_THE INPUT_
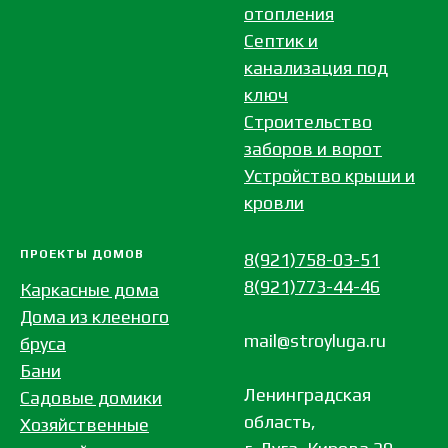
отопления
Септик и
канализация под
ключ
Строительство
заборов и ворот
Устройство крыши и
кровли
ПРОЕКТЫ ДОМОВ
8(921)758-03-51
8(921)773-44-46
Каркасные дома
Дома из клееного
mail@stroyluga.ru
бруса
Бани
Ленинградская
Садовые домики
область,
Хозяйственные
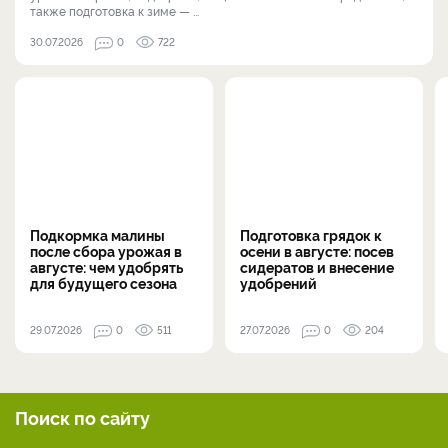
также подготовка к зиме — ...
30.07.2026
0
722
Подкормка малины
Подготовка грядок к
после сбора урожая в
осени в августе: посев
августе: чем удобрять
сидератов и внесение
для будущего сезона
удобрений
29.07.2026
0
511
27.07.2026
0
204
Поиск по сайту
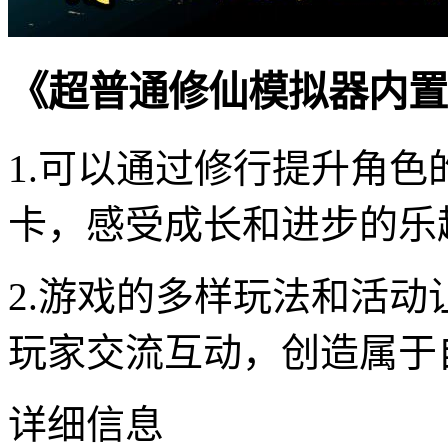
《超普通修仙模拟器内置
1.可以通过修行提升角
卡，感受成长和进步的乐
2.游戏的多样玩法和活
玩家交流互动，创造属于
详细信息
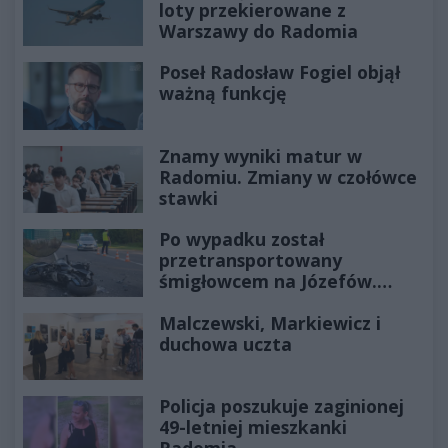
loty przekierowane z
Warszawy do Radomia
Poseł Radosław Fogiel objął
ważną funkcję
Znamy wyniki matur w
Radomiu. Zmiany w czołówce
stawki
Po wypadku został
przetransportowany
śmigłowcem na Józefów.
Historia mrozi krew w żyłach
Malczewski, Markiewicz i
duchowa uczta
Policja poszukuje zaginionej
49-letniej mieszkanki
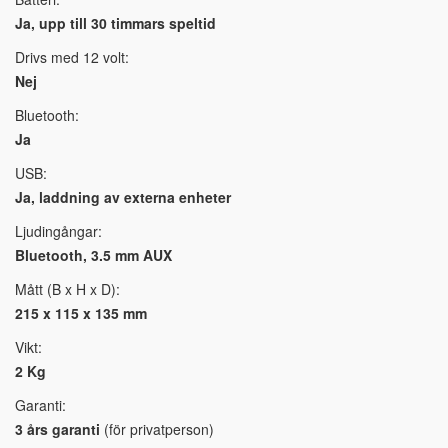
Ja, upp till 30 timmars speltid
Drivs med 12 volt:
Nej
Bluetooth:
Ja
USB:
Ja, laddning av externa enheter
Ljudingångar:
Bluetooth, 3.5 mm AUX
Mått (B x H x D):
215 x 115 x 135 mm
Vikt:
2 Kg
Garanti:
3 års garanti
(för privatperson)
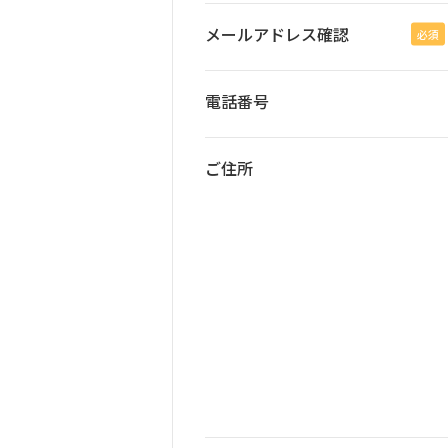
メールアドレス確認
必須
電話番号
ご住所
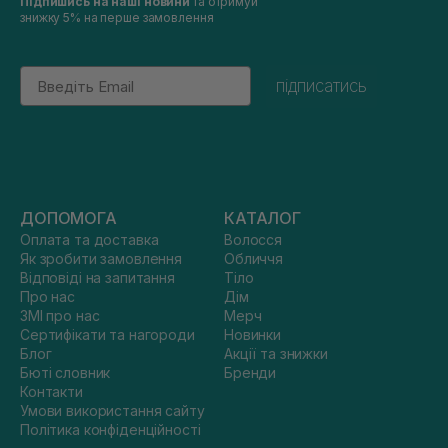
Підпишись на наші новини
та отримуй
знижку 5% на перше замовлення
Email
підписатись
ДОПОМОГА
КАТАЛОГ
Оплата та доставка
Волосся
Як зробити замовлення
Обличчя
Відповіді на запитання
Тіло
Про нас
Дім
ЗМІ про нас
Мерч
Сертифікати та нагороди
Новинки
Блог
Акції та знижки
Бюті словник
Бренди
Контакти
Умови використання сайту
Політика конфіденційності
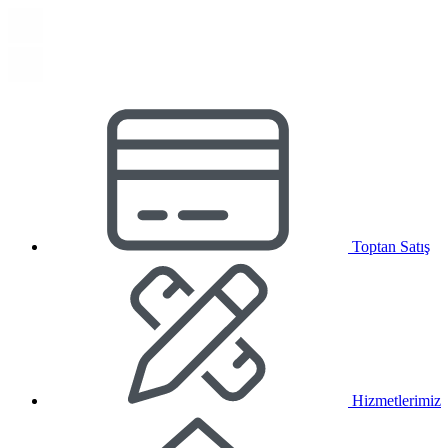
Toptan Satış
Hizmetlerimiz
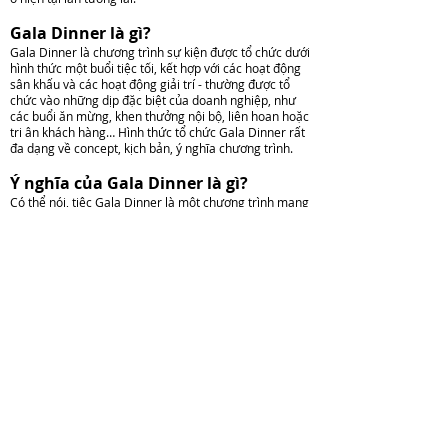
Gala Dinner là gì?
Gala Dinner là chương trình sự kiện được tổ chức dưới
hình thức một buổi tiệc tối, kết hợp với các hoạt động
sân khấu và các hoạt động giải trí - thường được tổ
chức vào những dịp đặc biệt của doanh nghiệp, như
các buổi ăn mừng, khen thưởng nội bộ, liên hoan hoặc
tri ân khách hàng… Hình thức tổ chức Gala Dinner rất
đa dạng về concept, kịch bản, ý nghĩa chương trình.
Ý nghĩa của Gala Dinner là gì?
Có thể nói, tiệc Gala Dinner là một chương trình mang
ý nghĩa đặc biệt đối với từng doanh nghiệp. Cụ thể
như:
Quảng bá và nâng cao hình ảnh doanh nghiệp: Một
bữa tiệc Gala Dinner chính là bí quyết giúp quảng bá
và nâng cao hình ảnh thương hiệu doanh nghiệp tốt
nhất. Đây là cơ hội tốt để doanh nghiệp tạo ấn tượng
tốt với khách hàng, khơi dậy tinh thần tự hào của toàn
thể nhân viên đối với công ty.
Xây dựng mối quan hệ: Gala Dinner là dịp để doanh
nghiệp thúc đẩy, củng cố mối quan hệ với khách hàng,
đối tác hiệu quả.
Gắn kết nội bộ: Một nội bộ đoàn kết sẽ tạo nên sức
mạnh vượt trội. Và bữa Gala Dinner chính là cơ hội để
thúc đẩy mối quan hệ giữa các nhân viên cùng gắn kết
để đạt hiệu quả hơn.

_PROBLEM TO WORK ON_
Starting from the data above, filter for lines with "августе" and copy each one.

_FINISHED EXERCISE_
осени в августе: посев
августе: чем удобрять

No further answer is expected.